▶ WHAT TO DO
Go through the records and extract every line with the word "relative".

───── SOURCE RECORDS ─────

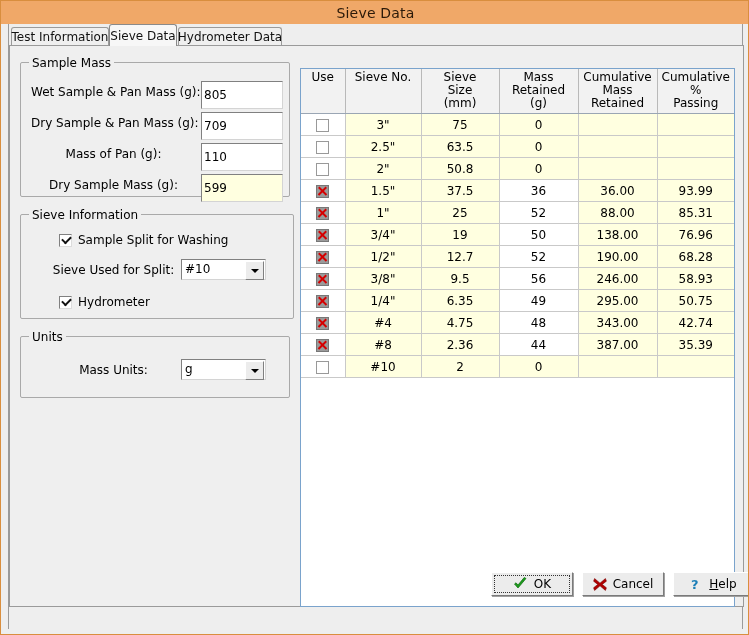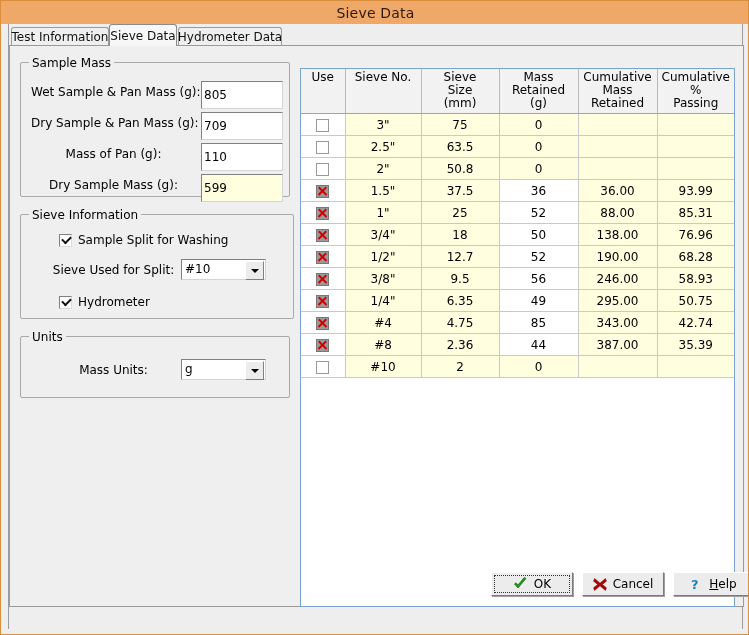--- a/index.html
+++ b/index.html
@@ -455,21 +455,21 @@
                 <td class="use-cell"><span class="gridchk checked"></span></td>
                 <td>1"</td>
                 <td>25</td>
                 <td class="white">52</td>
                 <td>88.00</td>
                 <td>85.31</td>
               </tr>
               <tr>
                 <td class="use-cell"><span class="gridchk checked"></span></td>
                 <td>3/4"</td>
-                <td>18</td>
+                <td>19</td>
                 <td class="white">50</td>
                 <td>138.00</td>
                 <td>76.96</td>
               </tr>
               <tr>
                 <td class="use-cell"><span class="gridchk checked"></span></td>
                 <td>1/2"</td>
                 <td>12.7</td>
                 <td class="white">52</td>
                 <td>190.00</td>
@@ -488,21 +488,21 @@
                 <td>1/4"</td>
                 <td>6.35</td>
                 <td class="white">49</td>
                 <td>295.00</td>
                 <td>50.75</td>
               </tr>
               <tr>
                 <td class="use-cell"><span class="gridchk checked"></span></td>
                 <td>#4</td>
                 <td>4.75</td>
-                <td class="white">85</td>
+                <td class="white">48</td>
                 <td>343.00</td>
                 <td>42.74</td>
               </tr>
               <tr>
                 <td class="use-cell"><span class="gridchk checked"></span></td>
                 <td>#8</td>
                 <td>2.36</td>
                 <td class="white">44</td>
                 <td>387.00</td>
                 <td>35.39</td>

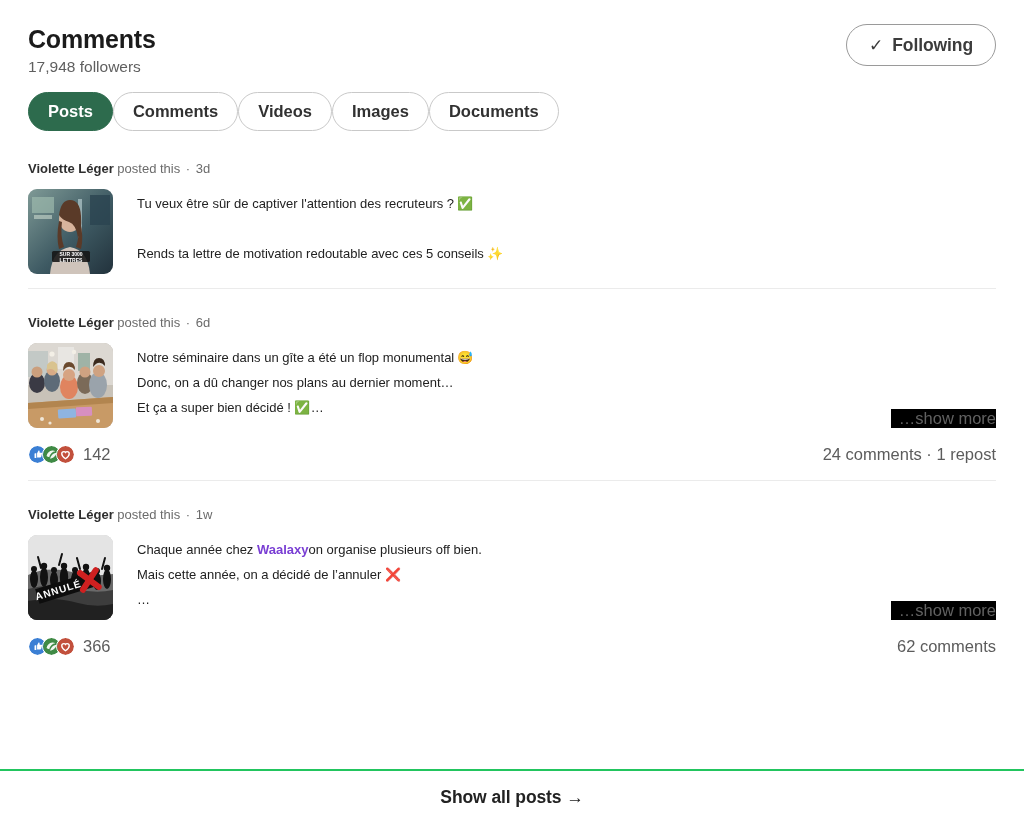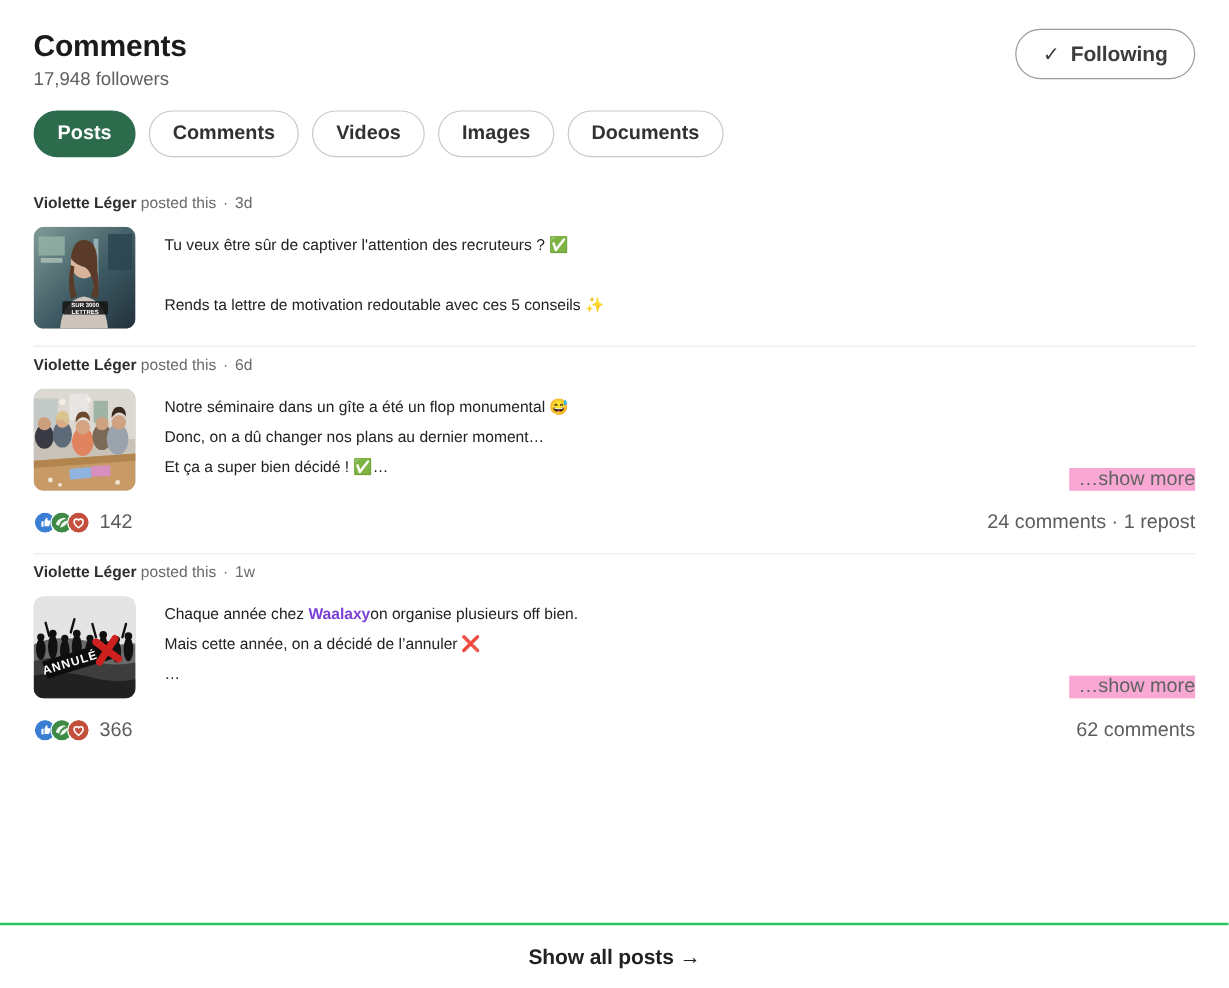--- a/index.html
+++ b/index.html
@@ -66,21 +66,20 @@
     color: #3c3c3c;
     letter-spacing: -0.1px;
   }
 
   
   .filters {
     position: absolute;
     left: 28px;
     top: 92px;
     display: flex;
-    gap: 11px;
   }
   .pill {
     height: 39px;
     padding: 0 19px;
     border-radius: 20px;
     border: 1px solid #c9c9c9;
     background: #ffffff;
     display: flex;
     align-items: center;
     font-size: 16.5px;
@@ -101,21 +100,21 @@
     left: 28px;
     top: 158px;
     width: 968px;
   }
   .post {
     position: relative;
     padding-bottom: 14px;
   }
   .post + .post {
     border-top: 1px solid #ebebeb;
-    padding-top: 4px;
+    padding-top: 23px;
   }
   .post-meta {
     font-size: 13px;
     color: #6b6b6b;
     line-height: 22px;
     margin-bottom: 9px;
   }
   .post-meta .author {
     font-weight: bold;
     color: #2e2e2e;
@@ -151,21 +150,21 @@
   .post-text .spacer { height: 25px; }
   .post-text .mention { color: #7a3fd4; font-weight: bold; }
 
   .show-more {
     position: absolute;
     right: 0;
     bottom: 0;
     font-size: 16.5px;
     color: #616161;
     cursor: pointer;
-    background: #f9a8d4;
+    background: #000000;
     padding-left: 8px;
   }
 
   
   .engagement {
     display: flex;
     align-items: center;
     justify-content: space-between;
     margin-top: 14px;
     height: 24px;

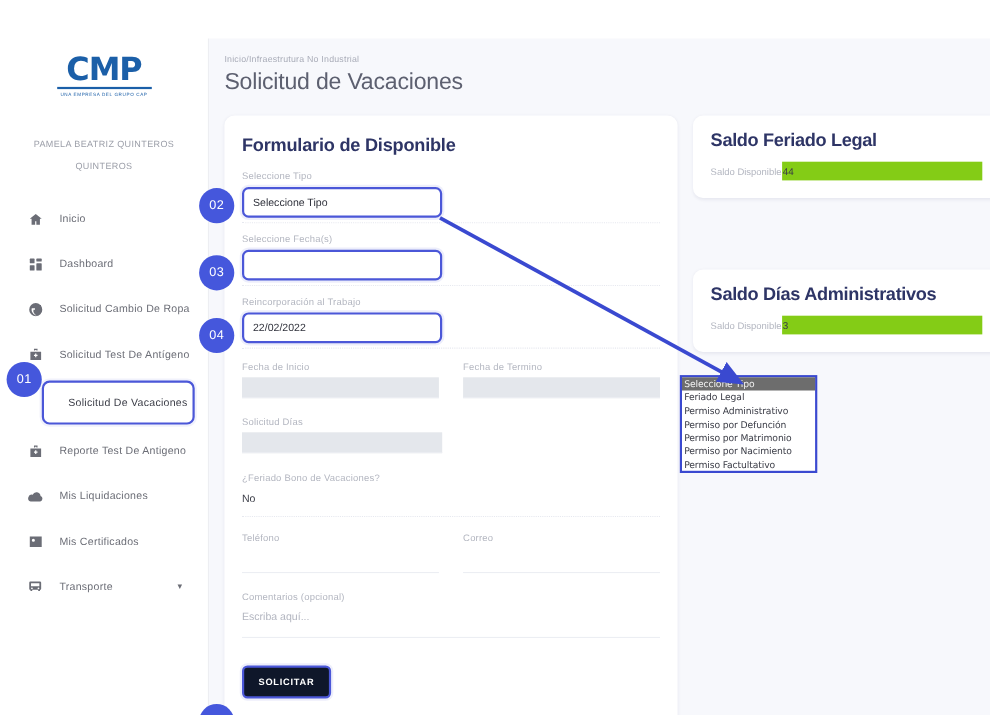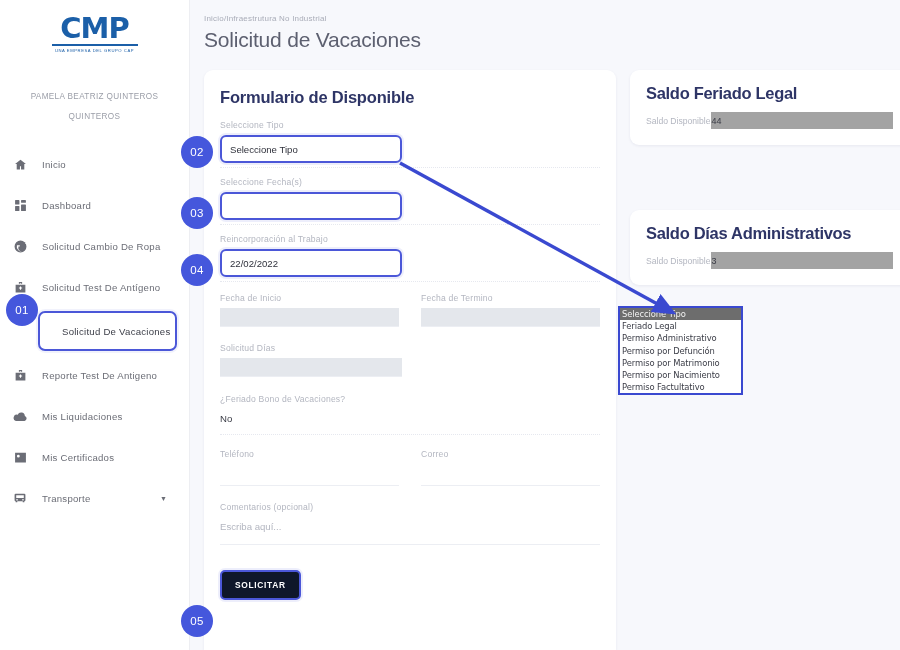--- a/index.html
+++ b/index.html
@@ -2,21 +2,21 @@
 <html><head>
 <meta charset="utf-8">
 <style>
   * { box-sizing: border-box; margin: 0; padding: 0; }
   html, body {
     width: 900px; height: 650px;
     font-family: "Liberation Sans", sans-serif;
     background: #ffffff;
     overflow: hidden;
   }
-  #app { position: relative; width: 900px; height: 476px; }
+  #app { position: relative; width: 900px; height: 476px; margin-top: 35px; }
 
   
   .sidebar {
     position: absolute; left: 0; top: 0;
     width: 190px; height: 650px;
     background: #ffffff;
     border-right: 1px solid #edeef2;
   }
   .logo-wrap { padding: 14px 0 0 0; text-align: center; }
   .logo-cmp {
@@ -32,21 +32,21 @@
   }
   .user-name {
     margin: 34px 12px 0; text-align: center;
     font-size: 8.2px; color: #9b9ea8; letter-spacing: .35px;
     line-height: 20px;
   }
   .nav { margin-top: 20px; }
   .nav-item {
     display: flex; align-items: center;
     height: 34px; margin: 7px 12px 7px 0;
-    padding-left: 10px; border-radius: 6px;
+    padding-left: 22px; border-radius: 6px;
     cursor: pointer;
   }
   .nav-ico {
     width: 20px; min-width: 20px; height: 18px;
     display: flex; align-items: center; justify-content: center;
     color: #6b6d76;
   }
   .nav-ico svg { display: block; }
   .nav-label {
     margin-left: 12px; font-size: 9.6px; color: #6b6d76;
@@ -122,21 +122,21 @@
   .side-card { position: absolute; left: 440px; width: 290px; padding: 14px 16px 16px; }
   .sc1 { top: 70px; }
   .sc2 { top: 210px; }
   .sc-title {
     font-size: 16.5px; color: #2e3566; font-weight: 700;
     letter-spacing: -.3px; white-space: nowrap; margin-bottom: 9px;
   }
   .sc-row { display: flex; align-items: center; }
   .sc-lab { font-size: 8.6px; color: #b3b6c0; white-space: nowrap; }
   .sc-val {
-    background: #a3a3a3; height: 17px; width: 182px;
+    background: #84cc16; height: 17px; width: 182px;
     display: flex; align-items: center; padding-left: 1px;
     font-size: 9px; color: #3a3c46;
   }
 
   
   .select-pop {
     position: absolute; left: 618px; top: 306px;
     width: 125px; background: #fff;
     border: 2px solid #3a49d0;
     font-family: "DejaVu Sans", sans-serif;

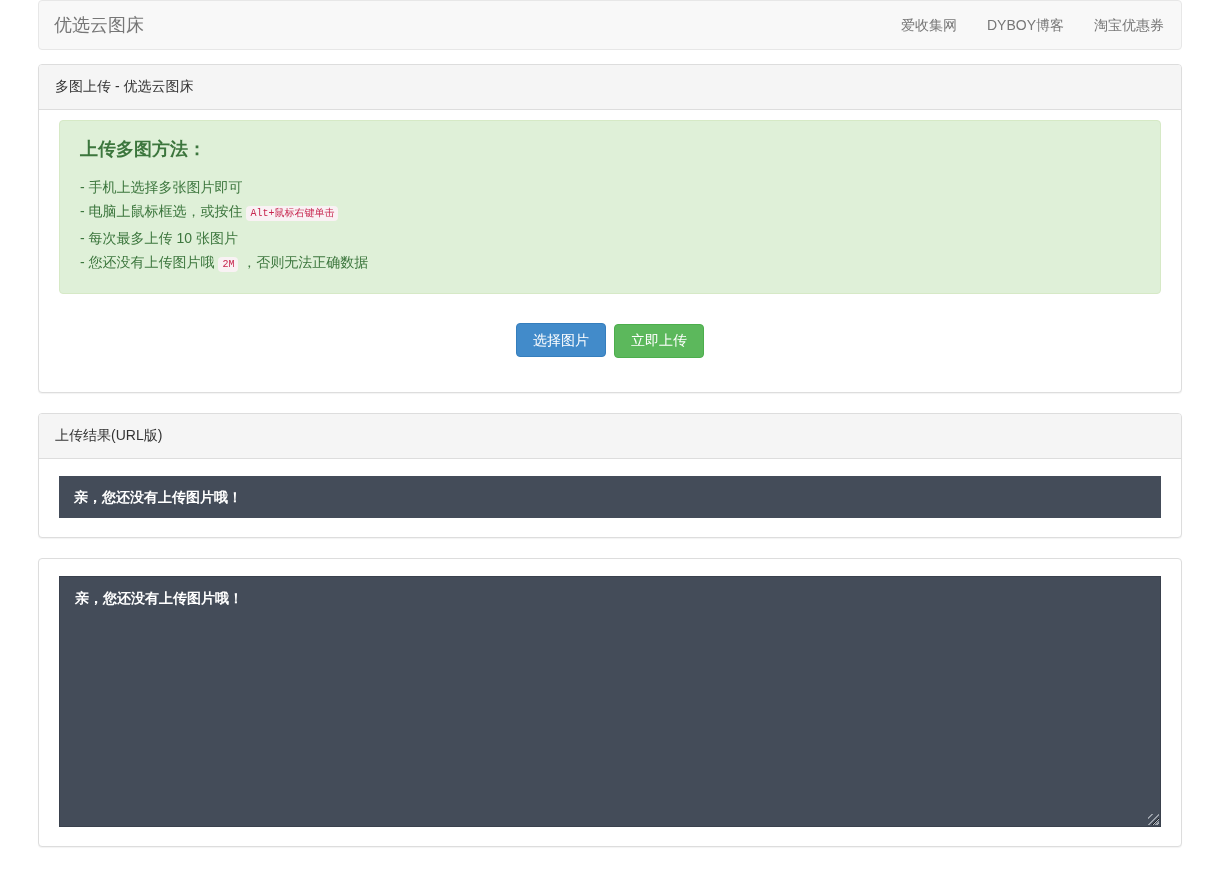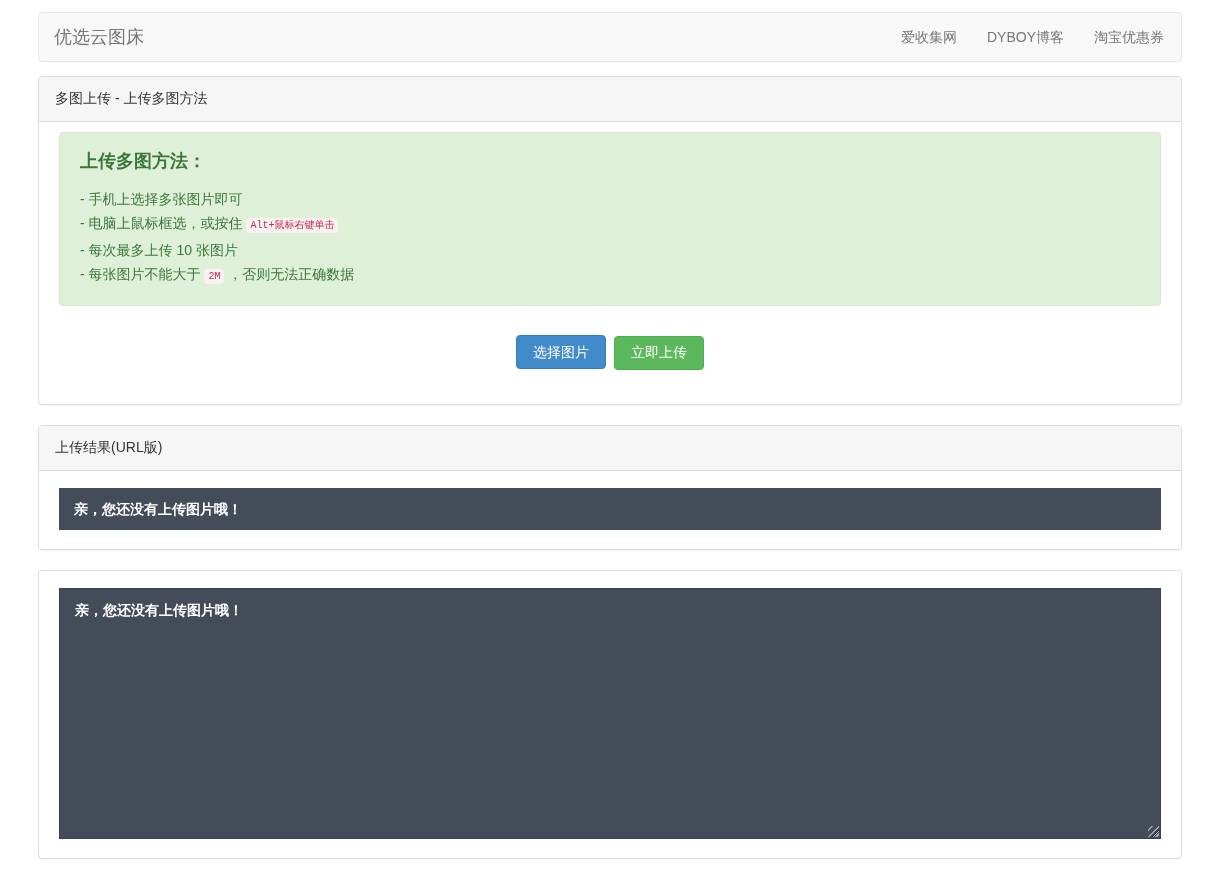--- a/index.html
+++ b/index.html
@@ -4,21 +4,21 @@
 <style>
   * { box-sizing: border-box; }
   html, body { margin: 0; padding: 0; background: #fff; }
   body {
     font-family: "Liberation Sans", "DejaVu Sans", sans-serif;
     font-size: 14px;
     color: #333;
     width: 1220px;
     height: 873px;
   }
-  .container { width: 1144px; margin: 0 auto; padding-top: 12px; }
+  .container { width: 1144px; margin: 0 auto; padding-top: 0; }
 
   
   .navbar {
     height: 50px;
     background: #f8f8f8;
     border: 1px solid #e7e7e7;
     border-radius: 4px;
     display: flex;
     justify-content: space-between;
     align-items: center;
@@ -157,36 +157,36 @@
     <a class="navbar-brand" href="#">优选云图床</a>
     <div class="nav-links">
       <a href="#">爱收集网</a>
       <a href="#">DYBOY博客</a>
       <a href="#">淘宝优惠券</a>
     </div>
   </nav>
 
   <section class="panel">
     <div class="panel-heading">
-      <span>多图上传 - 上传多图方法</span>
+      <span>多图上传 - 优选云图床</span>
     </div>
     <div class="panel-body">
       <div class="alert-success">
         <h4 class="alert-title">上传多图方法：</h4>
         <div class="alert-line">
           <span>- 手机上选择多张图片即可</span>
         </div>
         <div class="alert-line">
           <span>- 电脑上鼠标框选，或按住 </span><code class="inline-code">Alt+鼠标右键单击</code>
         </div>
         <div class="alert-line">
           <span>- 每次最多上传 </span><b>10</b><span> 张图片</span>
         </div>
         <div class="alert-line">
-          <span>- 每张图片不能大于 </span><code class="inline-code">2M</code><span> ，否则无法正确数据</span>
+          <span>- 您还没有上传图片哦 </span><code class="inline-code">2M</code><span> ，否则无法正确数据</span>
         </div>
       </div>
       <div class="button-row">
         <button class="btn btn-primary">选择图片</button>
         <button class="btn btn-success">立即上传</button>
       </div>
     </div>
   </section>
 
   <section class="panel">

─────

▶ THE ANSWER
     position: relative;
-  #app { position: relative; width: 900px; height: 476px; }
+  #app { position: relative; width: 900px; height: 476px; margin-top: 35px; }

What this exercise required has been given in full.